Le mouvement du capital dans le procès de reproduction est un mouvement unique, mais en raison de la séparation des diverses formes du capital, ce mouvement unique passe par des formes autonomes l’une à l’égard de l’autre.

Il existe donc la possibilité de rompre l’unité du mouvement. Dans la production capitaliste, basée sur la propriété privée des moyens sociaux de production, règne en général l’anarchie de la production. La séparation des formes du p. 164mouvement du capital aggrave cette anarchie de la production et engendre la possibilité de crises. (Dans le chapitre des crises, nous parlerons d’une façon détaillée du rôle que joue la séparation des formes du capital dans la naissance des crises.)

Les formes de la plus-value et leur importance

Par suite de la séparation des formes différentes du capital, les rapports de classe affectent des formes de plus en plus compliquées. Chaque groupe de la bourgeoisie reçoit sa part de la plus-value suivant ses fonctions dans le mouvement du capital. Les contradictions au sein de la bourgeoisie sont celles engendrées par la répartition de la plus-value. En principe, elles diffèrent essentiellement de la contradiction fondamentale de classe de la société capitaliste entre le prolétariat et la bourgeoisie dans son ensemble.

Le capital commercial et le capital bancaire étant opposés au capital industriel comme capitaux particuliers et autonomes des marchands et des banquiers, qui n’ont aucun rapport immédiat avec la production, on a l’impression que leur revenu n’est nullement lié à l’exploitation de la classe ouvrière, que les revenus des différents groupes de capitalistes ont des sources particulières et indépendantes l’une de l’autre.

À côté du commerçant et du banquier, l’industriel se trouve aussi en face du propriétaire foncier.

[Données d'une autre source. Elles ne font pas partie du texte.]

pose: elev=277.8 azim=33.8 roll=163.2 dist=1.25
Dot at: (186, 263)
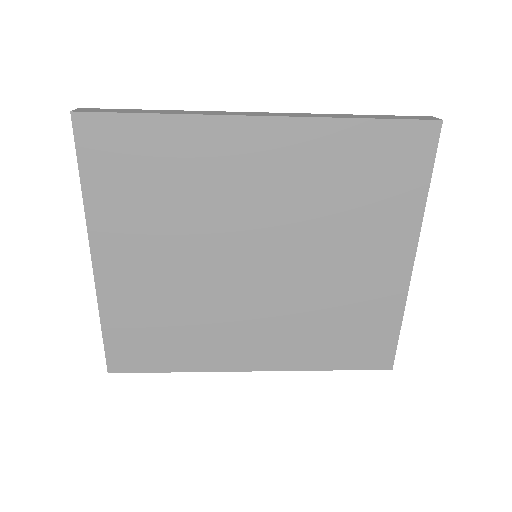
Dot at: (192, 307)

Ce dernier, comme nous le verrons plus loin, occupe dans la société capitaliste une situation particulière par rapport à tous les groupes de capitalistes. S’opposant aux capitalistes en tant que propriétaires de la terre, il touche sa part dans la masse totale de la plus-value.

La différenciation du capital social en capitaux indépendants et opposés l’un à l’autre : industriel, commercial et bancaire et l’existence de la propriété foncière conduisent à la répartition de la plus-value sous différentes formes : profit (industriel et commercial), intérêt et rente foncière.

Nous avons vu, dans les chapitres précédents, que l’exploitation capitaliste est voilée par la forme du capital et du salaire. Le fait que la plus-value se présente sous des formes particulières, extérieurement indépendantes l’une de l’autre, dissimule l’essence de l’exploitation capitaliste. Ces formes créent l’apparence que les revenus des divers p. 165groupes capitalistes découlent de sources différentes indépendantes ; la source commune et véritable de ces revenus — la plus-value, l’exploitation de la classe ouvrière — devient invisible, ainsi que le fait que, par rapport au prolétariat, toute la bourgeoisie est une classe unique d’exploiteurs.

Le fait que Marx considère la plus-value indépendamment des formes particulières qu’elle revêt, et les rapports entre la bourgeoisie et le prolétariat indépendamment de la division de la bourgeoisie en groupements distincts a, dans la doctrine marxiste, la plus grande importance. Cette méthode permet de mettre à jour les vrais rapports de classe dissimulés derrière toutes les formes de la plus-value, à savoir l’exploitation de la classe ouvrière.

Dans le présent chapitre, nous allons montrer comment, sur la base de la division du capital social en plusieurs parties, la plus-value affecte des formes particulières : profit du capital industriel, profit du capital commercial, intérêt et rente foncière.

Nous commencerons par la transformation de la plus-value en profit du capital industriel puisque le

… capitaliste qui produit de la plus-value, c’est-à-dire qui extorque directement aux ouvriers du travail non payé qu’il réalise en marchandises, est bien le premier à s’approprier cette plus-value. (K. Marx : le Capital, t. 4, p. 8.)

Déjà, entre les mains des capitalistes industriels, la plus-value prend une forme spéciale qui dissimule son véritable contenu.